Lamb – Esses sistemas têm uma visão ainda muito limitada porque não baseiam as suas referências na realidade. Isso significa que o computador não faz uma associação semântica de sentido quando escreve um determinado texto. Também, nessa linha, é que surge a ideia do que se chama aqui de alucinação. O que é isso? São ideias, invenções que esses modelos de linguagem produzem e que não fazem muito sentido ou, às vezes, não fazem nenhum sentido. Essa é uma das questões entre várias outras que têm que ser resolvidas antes que esses modelos sejam vistos como capazes de substituir todo o trabalho dos estudantes e de determinadas profissões que fazem produção de texto. Esses modelos vão se tornar cada vez melhores, mas existem questões da IA que ainda terão de ser resolvidas para que esses modelos possam ser utilizados. A tendência que a gente está percebendo nesse momento, em termos de evolução da economia, é o domínio dos dados, do raciocínio e das pessoas que têm a capacidade de gerar soluções inovadoras.
ChatGPT
Lançado pela empresa OpenAI, o ChatGPT vem chamando a atenção do mercado pela sua capacidade de buscar, resumir e traduzir informações, bem como de construir textos. A Microsoft assinou um contrato com a OpenAI que chega a US$ 10 bilhões, de acordo com o jornal The New York Times.
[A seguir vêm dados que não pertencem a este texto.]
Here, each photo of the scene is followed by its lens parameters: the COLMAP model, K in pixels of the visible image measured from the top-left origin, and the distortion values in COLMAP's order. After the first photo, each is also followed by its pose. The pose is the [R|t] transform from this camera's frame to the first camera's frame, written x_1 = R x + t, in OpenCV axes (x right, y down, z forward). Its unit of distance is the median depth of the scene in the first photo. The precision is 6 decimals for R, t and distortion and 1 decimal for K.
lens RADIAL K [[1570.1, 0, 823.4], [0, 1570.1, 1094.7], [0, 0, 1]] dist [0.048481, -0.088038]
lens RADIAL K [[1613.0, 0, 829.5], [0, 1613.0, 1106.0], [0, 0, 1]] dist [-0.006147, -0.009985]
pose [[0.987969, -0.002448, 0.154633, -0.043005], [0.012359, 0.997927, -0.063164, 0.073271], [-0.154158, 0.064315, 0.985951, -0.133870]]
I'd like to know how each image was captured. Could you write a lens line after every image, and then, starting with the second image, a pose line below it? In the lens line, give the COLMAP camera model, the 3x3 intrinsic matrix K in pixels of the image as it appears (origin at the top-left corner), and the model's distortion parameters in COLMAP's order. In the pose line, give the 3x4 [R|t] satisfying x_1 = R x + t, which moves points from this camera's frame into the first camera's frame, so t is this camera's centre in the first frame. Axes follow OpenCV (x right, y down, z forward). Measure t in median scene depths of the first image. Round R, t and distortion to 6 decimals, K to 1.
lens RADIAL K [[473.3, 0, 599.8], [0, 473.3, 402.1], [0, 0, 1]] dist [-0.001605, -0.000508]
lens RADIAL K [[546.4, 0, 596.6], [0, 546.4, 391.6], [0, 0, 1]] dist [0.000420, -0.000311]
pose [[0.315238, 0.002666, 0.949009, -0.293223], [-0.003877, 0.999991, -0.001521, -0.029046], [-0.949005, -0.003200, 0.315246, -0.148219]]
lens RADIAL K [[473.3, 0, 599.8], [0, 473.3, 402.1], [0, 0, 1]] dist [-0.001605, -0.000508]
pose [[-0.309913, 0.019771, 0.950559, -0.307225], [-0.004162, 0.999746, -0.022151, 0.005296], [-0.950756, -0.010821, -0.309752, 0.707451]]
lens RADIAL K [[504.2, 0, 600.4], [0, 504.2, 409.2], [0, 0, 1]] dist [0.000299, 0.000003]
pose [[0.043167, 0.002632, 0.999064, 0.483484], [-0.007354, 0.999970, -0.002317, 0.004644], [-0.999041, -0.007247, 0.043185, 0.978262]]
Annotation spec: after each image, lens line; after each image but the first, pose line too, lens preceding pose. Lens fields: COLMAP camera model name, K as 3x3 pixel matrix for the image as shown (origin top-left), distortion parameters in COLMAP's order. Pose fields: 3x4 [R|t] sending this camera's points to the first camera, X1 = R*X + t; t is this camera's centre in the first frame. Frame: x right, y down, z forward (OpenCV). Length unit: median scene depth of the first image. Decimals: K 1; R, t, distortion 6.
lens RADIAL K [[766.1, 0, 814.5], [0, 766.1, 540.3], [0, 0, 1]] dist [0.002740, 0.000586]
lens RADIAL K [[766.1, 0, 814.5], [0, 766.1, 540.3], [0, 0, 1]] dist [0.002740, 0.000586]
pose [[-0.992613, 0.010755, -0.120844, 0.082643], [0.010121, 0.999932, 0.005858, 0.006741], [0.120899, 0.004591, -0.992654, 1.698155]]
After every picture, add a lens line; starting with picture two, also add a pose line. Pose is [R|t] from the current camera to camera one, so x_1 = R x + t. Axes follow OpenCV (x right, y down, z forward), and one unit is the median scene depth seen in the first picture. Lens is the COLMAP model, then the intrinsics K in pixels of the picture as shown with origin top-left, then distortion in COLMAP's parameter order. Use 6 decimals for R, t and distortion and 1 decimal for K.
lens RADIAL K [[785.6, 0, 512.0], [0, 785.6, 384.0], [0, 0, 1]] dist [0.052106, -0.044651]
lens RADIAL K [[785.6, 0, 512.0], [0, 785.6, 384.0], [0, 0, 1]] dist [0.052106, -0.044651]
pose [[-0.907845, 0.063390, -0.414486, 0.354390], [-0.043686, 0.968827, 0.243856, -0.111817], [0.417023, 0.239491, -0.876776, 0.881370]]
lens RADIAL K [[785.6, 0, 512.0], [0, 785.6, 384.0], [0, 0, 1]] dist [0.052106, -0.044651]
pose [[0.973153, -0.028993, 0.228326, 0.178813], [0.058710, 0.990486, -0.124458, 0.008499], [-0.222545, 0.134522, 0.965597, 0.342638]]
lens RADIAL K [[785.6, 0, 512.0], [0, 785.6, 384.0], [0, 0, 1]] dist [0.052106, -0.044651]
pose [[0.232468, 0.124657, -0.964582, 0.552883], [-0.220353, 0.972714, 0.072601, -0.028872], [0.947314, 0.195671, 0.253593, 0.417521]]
Essa semana, a versão paga do robô ChatGPT ficou ativa no Brasil. O custo mensal para o uso será de US$ 20, pouco mais de R$ 100,00. De acordo com a empresa, o usuário pago da ferramenta terá a garantia de acessá-la mesmo quando o site estiver sobrecarregado.
Já o Google anunciou que trabalha em uma IA conversacional chamada Bard.